Papst Franziskus: „Ach, wie möchte ich eine arme Kirche!“

In nur vier Tagen als Papst hat das neue Oberhaupt der katholischen Kirche eine Nähe zu seinen Zuhörern aufgebaut, wie sie lange nicht zu spüren war.

Wenn Papst Franziskus etwas nicht mag, dann sind es wohlgesetzte, vorformulierte Rede-Entwürfe. Schon bei seiner ersten Messe mit den Kardinälen hat er lieber aus dem Stegreif gepredigt. Und bei seiner ersten richtigen Audienz am Samstag hätte er den geladenen Vatikanjournalisten eigentlich den Satz vorlesen sollen: „Einen besonderen Dank richte ich an Sie für ihren qualifizierten Dienst in den vergangenen Tagen.“ Doch Franziskus wischte den kurialen Formelstil spontan zur Seite: „Da habt ihr aber gearbeitet, was! Da habt ihr geschuftet!“ Und schon saß er, in der großen Audienzhalle, nur mehr physisch auf seiner unnahbaren, marmorkalten Bühne: Schon war er mitten unter den 6000 Gästen im Saal angekommen.

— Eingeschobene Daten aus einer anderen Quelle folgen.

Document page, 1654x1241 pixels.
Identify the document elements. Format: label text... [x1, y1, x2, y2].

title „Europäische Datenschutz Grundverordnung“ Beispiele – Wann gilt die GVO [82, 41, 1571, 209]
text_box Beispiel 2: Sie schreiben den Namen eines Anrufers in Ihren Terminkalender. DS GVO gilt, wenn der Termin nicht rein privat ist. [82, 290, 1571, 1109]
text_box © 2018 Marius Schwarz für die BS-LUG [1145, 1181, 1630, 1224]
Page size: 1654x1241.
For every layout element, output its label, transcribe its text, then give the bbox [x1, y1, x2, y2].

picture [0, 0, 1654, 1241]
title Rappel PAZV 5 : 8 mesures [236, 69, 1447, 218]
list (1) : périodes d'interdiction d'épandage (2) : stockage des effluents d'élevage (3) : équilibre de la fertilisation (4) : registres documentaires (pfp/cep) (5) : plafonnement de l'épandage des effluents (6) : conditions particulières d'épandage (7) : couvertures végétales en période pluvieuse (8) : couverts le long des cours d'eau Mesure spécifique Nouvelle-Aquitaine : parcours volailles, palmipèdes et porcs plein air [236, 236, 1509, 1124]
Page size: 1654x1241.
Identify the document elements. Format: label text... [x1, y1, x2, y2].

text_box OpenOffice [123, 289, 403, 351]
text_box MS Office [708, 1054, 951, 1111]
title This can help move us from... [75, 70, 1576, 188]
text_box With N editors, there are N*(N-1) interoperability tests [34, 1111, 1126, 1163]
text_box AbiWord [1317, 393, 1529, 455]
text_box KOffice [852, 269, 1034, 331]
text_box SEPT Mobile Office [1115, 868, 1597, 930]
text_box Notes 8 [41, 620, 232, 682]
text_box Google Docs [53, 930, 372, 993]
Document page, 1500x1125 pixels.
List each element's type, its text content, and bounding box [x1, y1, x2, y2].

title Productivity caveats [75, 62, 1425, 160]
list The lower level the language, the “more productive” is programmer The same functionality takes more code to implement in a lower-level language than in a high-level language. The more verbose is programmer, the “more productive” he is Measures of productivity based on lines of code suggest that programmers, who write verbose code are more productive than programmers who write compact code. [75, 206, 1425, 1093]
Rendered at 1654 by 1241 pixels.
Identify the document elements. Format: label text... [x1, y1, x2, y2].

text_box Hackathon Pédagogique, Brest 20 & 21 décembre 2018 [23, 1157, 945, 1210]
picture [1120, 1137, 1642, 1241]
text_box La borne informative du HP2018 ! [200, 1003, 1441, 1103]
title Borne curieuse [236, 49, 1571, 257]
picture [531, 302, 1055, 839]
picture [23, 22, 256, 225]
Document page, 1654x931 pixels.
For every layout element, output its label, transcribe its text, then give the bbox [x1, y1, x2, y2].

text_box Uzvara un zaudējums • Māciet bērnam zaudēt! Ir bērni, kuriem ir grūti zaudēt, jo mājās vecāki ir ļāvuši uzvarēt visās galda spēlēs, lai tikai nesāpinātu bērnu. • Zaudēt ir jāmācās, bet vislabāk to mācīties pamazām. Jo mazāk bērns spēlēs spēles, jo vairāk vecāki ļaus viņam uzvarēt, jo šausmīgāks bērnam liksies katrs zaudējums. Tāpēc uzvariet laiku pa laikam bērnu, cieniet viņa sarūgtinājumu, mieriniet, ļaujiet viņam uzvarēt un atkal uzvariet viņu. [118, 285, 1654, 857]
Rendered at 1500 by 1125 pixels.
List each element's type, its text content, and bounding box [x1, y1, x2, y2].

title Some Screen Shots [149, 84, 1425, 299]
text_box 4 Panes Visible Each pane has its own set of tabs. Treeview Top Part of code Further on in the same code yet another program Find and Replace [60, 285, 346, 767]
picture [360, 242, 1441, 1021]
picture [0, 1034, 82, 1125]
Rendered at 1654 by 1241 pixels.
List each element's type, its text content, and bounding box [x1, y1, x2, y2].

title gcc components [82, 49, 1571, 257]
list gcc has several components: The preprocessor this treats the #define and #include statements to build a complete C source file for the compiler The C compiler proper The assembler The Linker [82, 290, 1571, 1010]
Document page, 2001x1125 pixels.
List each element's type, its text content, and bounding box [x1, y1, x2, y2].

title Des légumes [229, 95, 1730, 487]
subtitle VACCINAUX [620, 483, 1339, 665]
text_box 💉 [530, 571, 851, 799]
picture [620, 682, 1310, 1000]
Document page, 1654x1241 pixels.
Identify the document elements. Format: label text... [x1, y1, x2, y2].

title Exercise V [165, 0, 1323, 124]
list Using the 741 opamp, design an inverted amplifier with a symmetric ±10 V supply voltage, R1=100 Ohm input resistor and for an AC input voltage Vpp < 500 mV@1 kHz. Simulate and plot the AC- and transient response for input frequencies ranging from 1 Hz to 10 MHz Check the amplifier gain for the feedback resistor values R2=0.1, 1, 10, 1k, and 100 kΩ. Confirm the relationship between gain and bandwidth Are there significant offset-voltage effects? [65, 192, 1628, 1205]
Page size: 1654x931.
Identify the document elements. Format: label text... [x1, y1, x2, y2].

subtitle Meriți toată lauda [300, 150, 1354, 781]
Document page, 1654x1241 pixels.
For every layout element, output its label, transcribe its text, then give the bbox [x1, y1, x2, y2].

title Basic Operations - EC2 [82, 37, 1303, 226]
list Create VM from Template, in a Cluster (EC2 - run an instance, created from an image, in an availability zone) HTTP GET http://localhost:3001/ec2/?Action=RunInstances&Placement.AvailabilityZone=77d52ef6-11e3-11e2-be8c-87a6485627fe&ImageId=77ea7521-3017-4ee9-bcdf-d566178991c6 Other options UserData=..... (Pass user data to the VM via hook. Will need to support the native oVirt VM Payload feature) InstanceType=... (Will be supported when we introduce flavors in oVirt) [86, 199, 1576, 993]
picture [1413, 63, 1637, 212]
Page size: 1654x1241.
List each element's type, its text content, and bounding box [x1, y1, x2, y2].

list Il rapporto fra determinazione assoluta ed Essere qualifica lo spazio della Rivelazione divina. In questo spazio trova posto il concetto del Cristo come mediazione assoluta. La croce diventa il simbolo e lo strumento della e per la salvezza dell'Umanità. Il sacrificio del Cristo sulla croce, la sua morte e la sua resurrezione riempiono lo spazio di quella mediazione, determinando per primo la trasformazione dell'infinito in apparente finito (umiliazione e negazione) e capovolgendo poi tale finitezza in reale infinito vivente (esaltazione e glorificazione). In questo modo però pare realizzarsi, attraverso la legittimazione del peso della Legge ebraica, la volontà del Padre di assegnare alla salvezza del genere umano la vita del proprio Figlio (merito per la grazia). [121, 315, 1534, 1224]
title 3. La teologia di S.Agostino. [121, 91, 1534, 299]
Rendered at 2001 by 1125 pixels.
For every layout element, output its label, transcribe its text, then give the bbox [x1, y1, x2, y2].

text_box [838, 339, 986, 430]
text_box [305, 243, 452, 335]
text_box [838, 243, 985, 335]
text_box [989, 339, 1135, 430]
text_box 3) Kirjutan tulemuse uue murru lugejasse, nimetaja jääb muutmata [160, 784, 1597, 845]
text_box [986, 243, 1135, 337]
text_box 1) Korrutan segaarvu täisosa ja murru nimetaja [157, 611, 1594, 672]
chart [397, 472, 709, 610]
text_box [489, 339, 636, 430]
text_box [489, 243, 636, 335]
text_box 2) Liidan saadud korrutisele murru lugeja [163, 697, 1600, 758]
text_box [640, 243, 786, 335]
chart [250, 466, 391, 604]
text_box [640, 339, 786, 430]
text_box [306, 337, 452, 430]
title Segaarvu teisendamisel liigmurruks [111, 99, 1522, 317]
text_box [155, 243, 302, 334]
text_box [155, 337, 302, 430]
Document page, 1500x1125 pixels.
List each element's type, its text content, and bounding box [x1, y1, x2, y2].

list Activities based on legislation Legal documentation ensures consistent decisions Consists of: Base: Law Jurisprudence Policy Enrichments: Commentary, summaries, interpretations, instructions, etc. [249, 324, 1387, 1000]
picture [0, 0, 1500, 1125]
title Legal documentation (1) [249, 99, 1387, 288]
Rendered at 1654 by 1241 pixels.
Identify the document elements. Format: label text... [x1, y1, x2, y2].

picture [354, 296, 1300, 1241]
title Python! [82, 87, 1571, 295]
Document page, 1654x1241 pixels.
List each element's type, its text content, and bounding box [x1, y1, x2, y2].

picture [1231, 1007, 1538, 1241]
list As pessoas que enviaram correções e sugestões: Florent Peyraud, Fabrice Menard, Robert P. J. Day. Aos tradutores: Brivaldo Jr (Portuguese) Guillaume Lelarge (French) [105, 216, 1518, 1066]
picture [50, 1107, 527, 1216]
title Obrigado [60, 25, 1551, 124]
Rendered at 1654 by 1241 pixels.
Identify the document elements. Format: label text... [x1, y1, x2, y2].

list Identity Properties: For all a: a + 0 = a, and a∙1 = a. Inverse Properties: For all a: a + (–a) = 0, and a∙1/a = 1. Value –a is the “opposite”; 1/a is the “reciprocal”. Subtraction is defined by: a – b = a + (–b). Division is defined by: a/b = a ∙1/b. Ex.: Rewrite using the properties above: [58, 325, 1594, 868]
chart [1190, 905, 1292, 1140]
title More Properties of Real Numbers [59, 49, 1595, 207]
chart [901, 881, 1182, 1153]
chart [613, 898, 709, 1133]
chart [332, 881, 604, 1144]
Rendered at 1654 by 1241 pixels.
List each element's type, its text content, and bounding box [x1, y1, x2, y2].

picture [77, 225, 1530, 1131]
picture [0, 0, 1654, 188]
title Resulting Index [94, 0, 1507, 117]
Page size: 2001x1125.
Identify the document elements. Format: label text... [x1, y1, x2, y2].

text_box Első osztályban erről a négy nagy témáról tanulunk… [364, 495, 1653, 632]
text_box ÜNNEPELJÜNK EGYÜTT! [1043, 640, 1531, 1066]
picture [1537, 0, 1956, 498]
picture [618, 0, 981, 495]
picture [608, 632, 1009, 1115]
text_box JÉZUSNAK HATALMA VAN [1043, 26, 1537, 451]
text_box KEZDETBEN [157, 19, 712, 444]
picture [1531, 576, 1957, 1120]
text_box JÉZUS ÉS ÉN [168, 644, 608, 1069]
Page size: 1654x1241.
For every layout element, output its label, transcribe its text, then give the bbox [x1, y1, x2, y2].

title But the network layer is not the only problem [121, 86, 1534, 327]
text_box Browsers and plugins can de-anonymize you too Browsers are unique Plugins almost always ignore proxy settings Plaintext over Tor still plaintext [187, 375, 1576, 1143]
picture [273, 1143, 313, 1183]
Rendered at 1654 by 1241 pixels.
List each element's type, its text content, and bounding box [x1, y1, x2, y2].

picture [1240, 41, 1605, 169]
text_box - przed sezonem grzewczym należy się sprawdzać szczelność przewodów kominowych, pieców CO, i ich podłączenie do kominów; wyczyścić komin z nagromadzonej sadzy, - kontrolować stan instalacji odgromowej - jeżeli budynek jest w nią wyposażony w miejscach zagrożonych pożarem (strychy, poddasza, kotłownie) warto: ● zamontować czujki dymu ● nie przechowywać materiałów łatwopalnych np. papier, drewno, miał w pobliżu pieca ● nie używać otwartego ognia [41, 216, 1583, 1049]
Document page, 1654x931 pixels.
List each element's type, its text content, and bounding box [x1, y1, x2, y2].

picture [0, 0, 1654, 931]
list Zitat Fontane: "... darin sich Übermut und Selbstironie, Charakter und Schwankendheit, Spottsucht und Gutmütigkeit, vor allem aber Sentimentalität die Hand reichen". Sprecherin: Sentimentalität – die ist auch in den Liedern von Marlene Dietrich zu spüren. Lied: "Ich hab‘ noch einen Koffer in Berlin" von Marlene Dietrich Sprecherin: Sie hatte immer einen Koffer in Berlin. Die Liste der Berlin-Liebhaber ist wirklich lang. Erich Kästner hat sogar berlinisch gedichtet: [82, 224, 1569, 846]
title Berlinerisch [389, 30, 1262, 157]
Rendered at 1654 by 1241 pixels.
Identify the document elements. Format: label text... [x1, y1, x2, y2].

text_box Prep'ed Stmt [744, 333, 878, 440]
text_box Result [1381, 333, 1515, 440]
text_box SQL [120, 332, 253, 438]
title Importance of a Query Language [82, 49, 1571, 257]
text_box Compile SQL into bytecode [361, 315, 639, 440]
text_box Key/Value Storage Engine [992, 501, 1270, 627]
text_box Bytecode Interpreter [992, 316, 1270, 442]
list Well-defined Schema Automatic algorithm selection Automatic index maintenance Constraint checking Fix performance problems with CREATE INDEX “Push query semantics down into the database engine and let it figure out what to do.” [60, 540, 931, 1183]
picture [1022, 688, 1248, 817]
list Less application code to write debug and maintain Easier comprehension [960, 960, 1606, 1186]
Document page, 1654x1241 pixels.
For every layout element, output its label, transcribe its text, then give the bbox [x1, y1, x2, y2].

Der Jubel war dem Neuen auch am Sonntag gewiss. Waren die Römer vier Tage zuvor noch, am Abend der Papstwahl, angesichts der unbekannten und scheinbar recht linkischen Person da oben auf der Loggia eher schulterzuckend vom Petersplatz geschlichen, so strömten sie zu Franziskus’ erstem Mittagsgebet jetzt in Massen zurück: an die 150 000 Leute waren da; die Wahrnehmung des Papstes hat sich komplett gewandelt.

Wieder sprach das neue Oberhaupt der katholischen Kirche fast vollständig frei. Er predigte – nicht in theologisch bis aufs Komma ausgetüftelten, sondern in menschlich zu Herzen gehenden Sätzen – über die göttliche Barmherzigkeit und verlangte, sie weiterzugeben: „Barmherzigkeit verändert die Welt, macht sie gerechter und weniger kalt.“

So locker, wie Franziskus von einer „Oma“ in Buenos Aires erzählte, von der er fundamentale theologische Einsichten bezogen hat, so ungezwungen, wie er am Ende des Sonntagsgebets allen ein „gutes Mittagessen!“ wünschte, so freimütig hatte er vor den Journalisten am Tag zuvor aus dem Konklave erzählt. Beispielsweise wie er, der Argentinier Jorge Mario Bergoglio, auf den Namen Franziskus kam: Als es „bei der Stimmenauszählung für mich gefährlich zu werden begann“, sagte der Papst, habe ihn sein Nebensitzer, der frühere Erzbischof von Sao Paulo und Franziskaner Claudio Hummes, „getröstet“. Als dann die Zwei-Drittel-Mehrheit erreicht und der Applaus aufgebrandet war, flüsterte Hummes ihm zu: „Vergiss die Armen nicht!“

Da, sagte der Papst, „ist mir der Name des Franziskus von Assisi ins Herz gedrungen, der Mann der Armut. Und während die Auszählung weiterging, habe ich an die Kriege gedacht, und dass Franziskus ein Mann des Friedens ist, der uns den Geist des Friedens gibt, der Mann, der die Schöpfung liebt und bewahrt. Und wir haben im Moment kein so gutes Verhältnis zur Schöpfung, nicht wahr?“ Und dann setzte der Papst hinzu: „Ach, wie sehr möchte ich eine arme Kirche und eine Kirche für die Armen!“

Die roten Papstschuhe, mit denen Benedikt XVI. für Aufsehen gesorgt hatte, trug Franziskus immer noch nicht. Gepredigt hatte er vor den Kardinälen im Stehen, ohne die Bischofsmitra und ohne das Pallium, die ringförmige Stola, die ihn als Erzbischof auszeichnen würde. Seinen bisher bedeutendsten Verstoß gegen das kirchliche Protokoll aber erlaubte er sich – in spontanem Entschluss – bei der Begegnung mit den Journalisten. Da verzichtet er darauf, unter Orgelgebraus und lateinischem Gesang das große Kreuzzeichen seines Apostolischen Segens über die Versammlung zu schlagen. „Ich weiß, dass viele von euch nicht der katholischen Kirche angehören oder gar keine Gläubigen sind“, sagt Franziskus: „Ich respektiere das Gewissen jedes Einzelnen, und so segne ich euch von Herzen, aber in Stille.“ Dann ging er. Einfach so.